[Stored data]
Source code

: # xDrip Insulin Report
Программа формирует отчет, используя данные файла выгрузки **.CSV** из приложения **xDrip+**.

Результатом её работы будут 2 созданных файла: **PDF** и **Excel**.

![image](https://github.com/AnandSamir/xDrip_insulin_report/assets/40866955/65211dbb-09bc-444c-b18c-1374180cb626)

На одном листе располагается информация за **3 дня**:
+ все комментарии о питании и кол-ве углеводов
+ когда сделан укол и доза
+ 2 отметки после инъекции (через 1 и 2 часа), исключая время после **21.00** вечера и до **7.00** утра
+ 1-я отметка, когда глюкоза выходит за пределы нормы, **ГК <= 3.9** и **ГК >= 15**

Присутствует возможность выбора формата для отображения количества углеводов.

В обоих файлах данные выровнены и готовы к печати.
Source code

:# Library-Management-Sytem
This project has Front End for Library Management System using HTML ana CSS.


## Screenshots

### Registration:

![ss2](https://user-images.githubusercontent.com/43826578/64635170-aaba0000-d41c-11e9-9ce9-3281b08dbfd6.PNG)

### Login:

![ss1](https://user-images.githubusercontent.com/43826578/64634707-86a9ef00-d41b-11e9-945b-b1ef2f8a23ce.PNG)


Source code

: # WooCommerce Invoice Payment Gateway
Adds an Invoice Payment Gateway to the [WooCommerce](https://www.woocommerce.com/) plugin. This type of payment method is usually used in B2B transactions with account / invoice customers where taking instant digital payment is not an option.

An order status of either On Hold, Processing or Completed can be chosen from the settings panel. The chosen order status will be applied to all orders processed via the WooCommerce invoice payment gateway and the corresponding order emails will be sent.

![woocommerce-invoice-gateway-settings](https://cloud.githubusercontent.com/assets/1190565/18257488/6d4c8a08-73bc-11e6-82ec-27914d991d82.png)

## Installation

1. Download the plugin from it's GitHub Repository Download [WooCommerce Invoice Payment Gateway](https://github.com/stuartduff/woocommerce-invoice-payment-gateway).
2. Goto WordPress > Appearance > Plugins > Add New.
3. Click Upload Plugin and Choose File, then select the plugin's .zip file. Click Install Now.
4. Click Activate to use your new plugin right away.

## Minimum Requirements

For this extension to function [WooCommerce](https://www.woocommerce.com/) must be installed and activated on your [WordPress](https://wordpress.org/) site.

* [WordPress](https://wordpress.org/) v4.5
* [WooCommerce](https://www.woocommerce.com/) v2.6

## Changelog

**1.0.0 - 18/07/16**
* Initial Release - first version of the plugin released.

EXERCISE AIM: Taking the entries above, print exactly the lines starting at the line with "## Installation" and ending at the line with "## Minimum Requirements", both included.

ANSWER TO THIS PROBLEM:
## Installation

1. Download the plugin from it's GitHub Repository Download [WooCommerce Invoice Payment Gateway](https://github.com/stuartduff/woocommerce-invoice-payment-gateway).
2. Goto WordPress > Appearance > Plugins > Add New.
3. Click Upload Plugin and Choose File, then select the plugin's .zip file. Click Install Now.
4. Click Activate to use your new plugin right away.

## Minimum Requirements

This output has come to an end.